» **Goal of the exercise**
How many lines in the listing below contain the string "current", with case counting? Give only the number.
====== Exercise materials ======
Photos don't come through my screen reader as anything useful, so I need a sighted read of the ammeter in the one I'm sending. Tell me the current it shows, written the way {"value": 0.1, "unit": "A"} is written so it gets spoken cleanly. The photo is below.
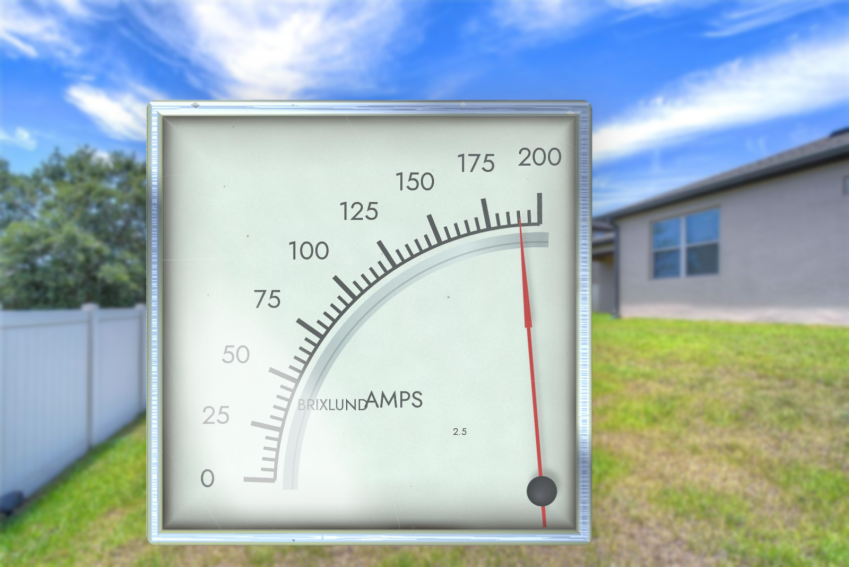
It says {"value": 190, "unit": "A"}
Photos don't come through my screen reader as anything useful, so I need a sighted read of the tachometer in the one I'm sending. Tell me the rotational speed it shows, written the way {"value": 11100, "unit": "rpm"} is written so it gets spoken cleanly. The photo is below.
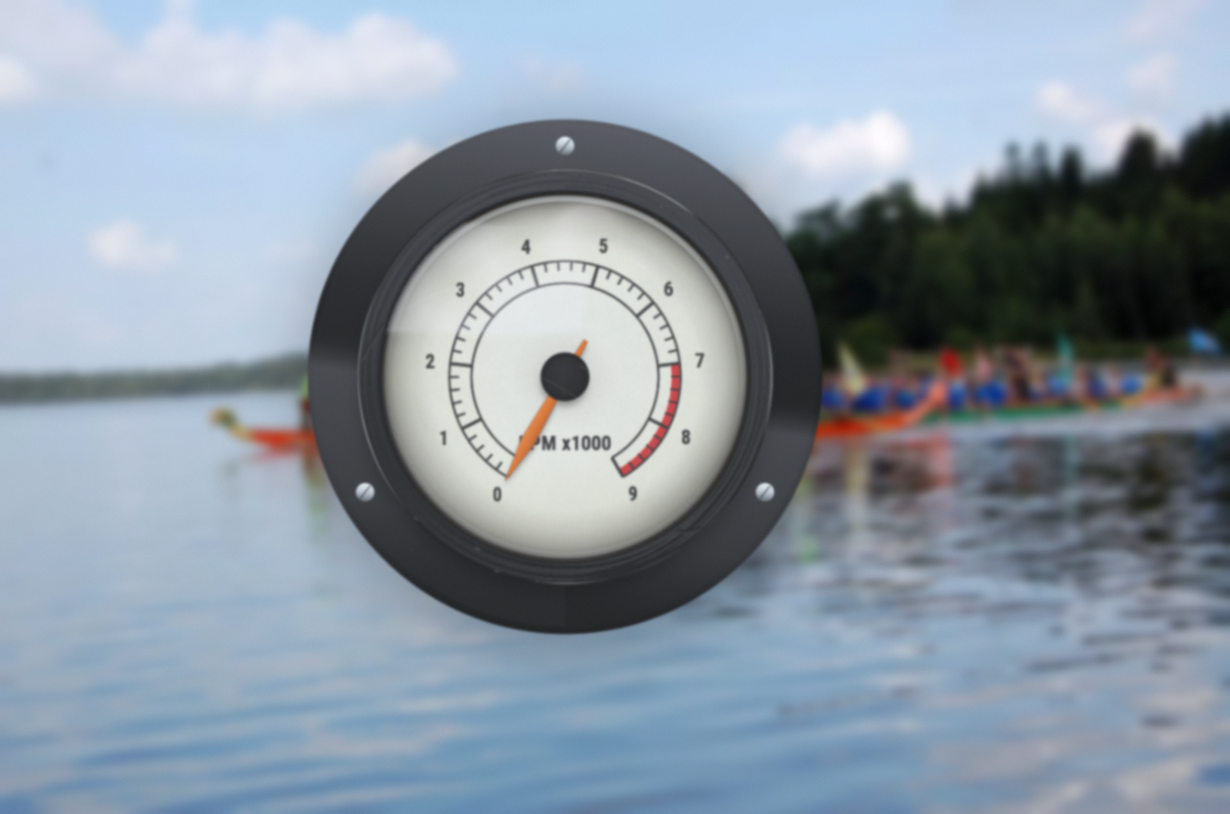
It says {"value": 0, "unit": "rpm"}
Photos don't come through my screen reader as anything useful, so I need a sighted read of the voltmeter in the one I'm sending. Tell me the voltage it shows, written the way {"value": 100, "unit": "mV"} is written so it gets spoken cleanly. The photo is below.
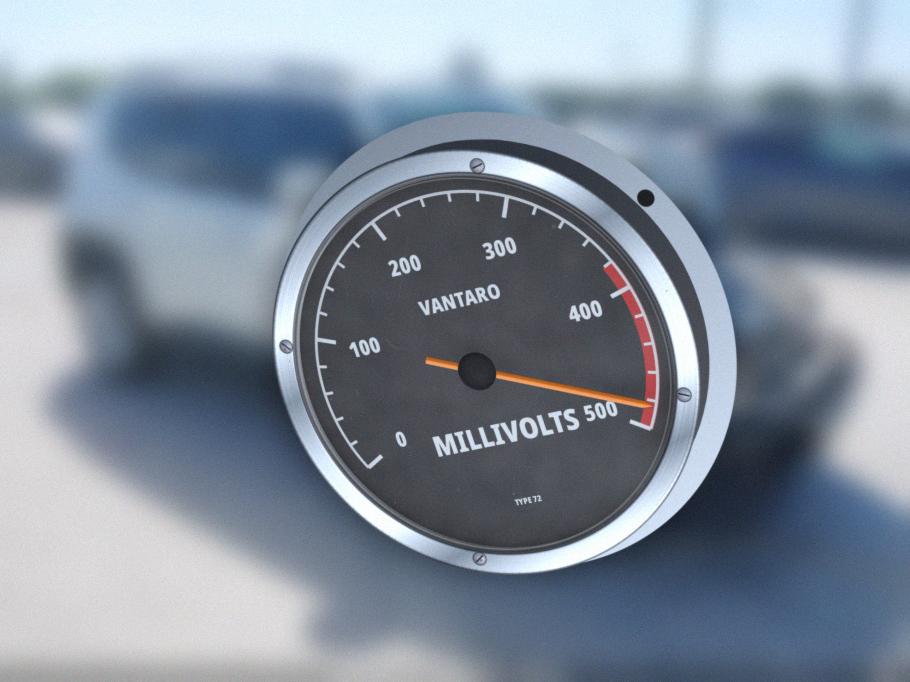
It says {"value": 480, "unit": "mV"}
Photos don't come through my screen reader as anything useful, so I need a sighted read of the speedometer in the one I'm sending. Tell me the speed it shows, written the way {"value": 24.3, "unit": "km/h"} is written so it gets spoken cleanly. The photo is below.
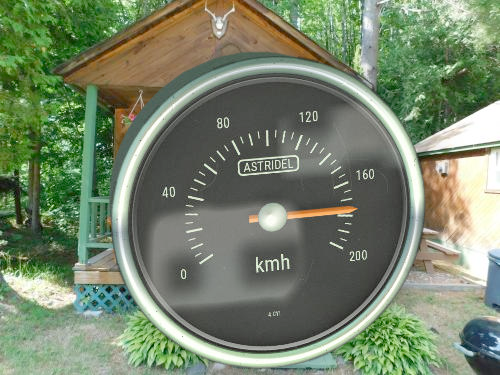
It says {"value": 175, "unit": "km/h"}
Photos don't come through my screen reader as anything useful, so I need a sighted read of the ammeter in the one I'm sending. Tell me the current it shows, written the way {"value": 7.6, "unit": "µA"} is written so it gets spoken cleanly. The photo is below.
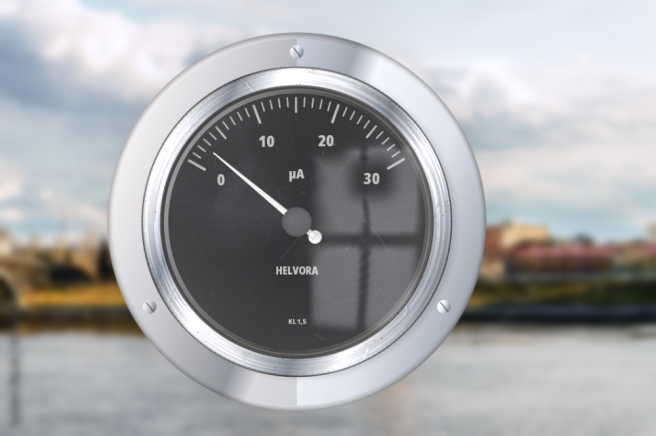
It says {"value": 2.5, "unit": "µA"}
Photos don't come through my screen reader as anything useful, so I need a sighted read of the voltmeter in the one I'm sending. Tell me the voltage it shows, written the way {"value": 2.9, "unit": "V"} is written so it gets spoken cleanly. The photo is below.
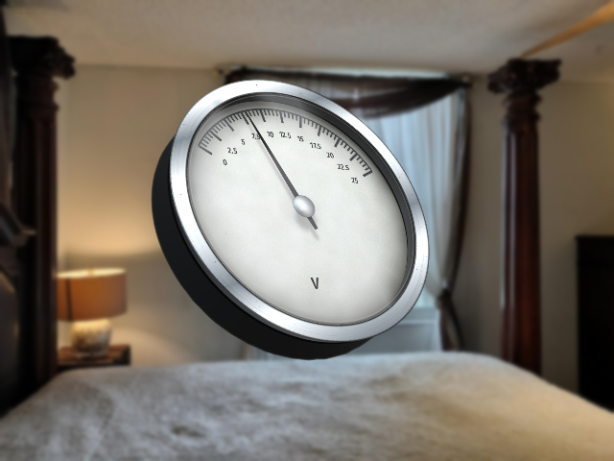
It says {"value": 7.5, "unit": "V"}
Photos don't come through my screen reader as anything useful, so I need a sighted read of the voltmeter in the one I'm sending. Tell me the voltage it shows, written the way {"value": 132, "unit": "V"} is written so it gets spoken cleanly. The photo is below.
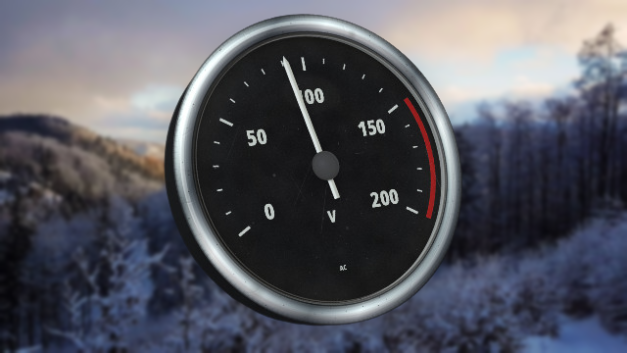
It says {"value": 90, "unit": "V"}
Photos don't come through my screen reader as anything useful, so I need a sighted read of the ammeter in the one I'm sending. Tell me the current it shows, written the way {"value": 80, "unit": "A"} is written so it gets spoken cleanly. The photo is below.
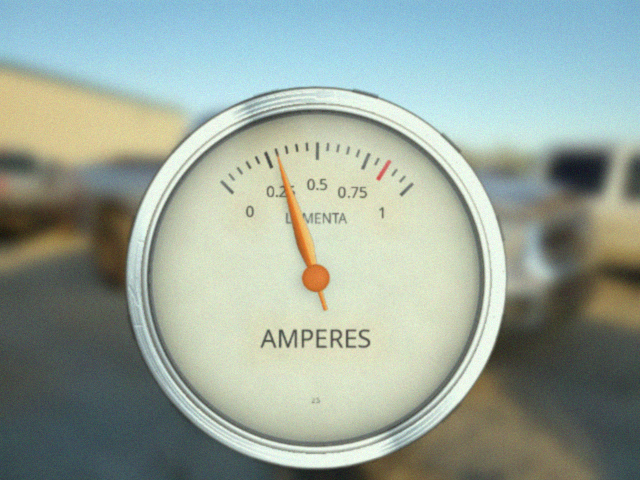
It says {"value": 0.3, "unit": "A"}
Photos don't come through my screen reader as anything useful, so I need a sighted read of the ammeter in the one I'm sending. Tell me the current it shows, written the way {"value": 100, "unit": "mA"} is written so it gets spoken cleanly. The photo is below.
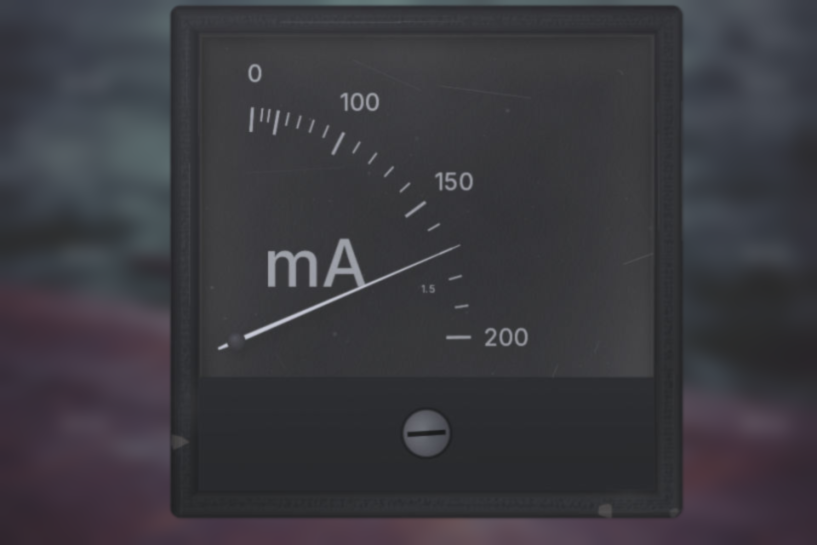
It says {"value": 170, "unit": "mA"}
======
» **Answer to this problem**
4